The problem here — as with every "you can get a traditional marriage if you want one" argument — is enforcement. Indeed, I've seen people try to argue "a properly-written pre-nup is all you need to make your marriage as it would be before no-fault divorce" online — at which point everyone else points out Diosdado v. Diosdado, and they either fall silent or resort to 'well, the Diosdados must have not done it properly; it must be possible somehow' sputtering.

Generally, it looks to me like the sort of "parallel society" thing that only really works for Hasidim and Mennonites.

Thanks for that cite, literally an eye-opener.

I wonder if an arbitration requirement would play well.

Generally, it looks to me like the sort of "parallel society" thing that only really works for Hasidim and Mennonites.

There is also a similar church court system in many paleo-protestant communities.

There is also a similar church court system in many paleo-protestant communities.

Sure, but how powerful is the threat of ostracism/expulsion in those communities to provide enforcement of the court's decision, as compared to its effectiveness in maintaining an Amish Ordnung?

What is informative in Bonds is the distinction the court drew between the freedom of contract found in ordinary commercial contracts and the existence of limitations in marital agreements.

A-ha!

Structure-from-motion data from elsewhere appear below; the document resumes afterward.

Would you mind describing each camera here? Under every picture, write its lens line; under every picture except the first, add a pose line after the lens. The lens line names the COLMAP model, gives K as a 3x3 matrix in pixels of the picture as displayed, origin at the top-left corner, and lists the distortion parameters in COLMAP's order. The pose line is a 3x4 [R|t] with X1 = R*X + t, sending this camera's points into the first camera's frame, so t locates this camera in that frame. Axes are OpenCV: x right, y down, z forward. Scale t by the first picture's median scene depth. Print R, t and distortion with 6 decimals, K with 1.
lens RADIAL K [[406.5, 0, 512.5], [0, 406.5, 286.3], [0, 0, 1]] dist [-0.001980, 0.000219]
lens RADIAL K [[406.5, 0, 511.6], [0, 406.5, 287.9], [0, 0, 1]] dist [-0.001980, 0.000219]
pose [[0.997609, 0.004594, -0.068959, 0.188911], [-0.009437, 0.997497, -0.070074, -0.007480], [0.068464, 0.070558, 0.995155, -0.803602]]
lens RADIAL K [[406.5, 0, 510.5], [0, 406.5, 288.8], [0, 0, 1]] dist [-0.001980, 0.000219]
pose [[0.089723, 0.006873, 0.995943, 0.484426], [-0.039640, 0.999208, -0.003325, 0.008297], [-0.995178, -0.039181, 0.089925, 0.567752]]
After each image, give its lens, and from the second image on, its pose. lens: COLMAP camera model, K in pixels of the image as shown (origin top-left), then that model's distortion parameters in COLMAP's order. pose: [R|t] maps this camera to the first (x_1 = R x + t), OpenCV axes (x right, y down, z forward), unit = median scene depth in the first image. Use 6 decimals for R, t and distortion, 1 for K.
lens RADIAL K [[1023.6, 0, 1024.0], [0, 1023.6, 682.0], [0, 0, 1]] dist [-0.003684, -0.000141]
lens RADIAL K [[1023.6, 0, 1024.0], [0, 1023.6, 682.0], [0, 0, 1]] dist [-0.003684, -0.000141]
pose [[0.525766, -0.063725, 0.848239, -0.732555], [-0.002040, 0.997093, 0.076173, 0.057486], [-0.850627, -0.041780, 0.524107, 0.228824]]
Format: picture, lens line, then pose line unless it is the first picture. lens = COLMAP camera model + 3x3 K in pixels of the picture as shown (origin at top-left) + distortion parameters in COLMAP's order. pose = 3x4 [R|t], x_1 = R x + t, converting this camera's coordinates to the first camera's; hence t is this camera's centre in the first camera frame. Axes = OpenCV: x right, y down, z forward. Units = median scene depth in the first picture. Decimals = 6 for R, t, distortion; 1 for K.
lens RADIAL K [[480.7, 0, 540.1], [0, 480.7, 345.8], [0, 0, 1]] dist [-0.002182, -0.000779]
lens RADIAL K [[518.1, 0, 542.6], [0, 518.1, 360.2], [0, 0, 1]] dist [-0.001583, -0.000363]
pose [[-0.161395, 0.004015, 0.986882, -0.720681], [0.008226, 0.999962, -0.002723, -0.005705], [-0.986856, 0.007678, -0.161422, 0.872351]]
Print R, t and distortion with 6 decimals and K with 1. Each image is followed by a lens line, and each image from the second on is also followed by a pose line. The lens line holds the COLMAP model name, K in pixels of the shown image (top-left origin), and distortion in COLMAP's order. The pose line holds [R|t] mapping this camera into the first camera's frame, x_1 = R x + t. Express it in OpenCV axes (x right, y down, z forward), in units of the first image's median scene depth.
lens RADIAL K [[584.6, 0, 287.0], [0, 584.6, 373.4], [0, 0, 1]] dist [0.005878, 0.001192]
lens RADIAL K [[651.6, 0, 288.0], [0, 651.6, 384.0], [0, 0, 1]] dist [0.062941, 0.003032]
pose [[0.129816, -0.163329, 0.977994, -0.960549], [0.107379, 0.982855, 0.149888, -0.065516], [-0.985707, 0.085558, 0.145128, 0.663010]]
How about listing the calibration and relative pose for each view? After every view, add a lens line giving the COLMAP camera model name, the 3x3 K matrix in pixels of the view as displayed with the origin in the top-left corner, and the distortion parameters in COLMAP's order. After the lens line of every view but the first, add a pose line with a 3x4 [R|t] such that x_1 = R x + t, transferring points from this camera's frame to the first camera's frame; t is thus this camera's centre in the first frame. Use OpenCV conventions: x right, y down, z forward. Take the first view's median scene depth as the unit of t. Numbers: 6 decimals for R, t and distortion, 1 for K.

Perhaps you can skirt it by not calling it marriage? One the one hand they completely de-sacralize the thing, on the other they want to impose their own rigid interpretation of what marriage should be. I say go all the way and pretend it’s an ordinary commercial contract between economic entities that might as well be corporations. This is not legal advice.

Perhaps you can skirt it by not calling it marriage?

Except, for one, there's the various "common-law marriage" statutes vis-à-vis long-term cohabitation and "if it looks like a marriage." Then there's the sort of things that don't really fit on an "ordinary commercial contract between economic entities" and aren't really enforceable outside family law — most things involving the kids, for example.

This is not legal advice.

Yeah, you're definitely right on that.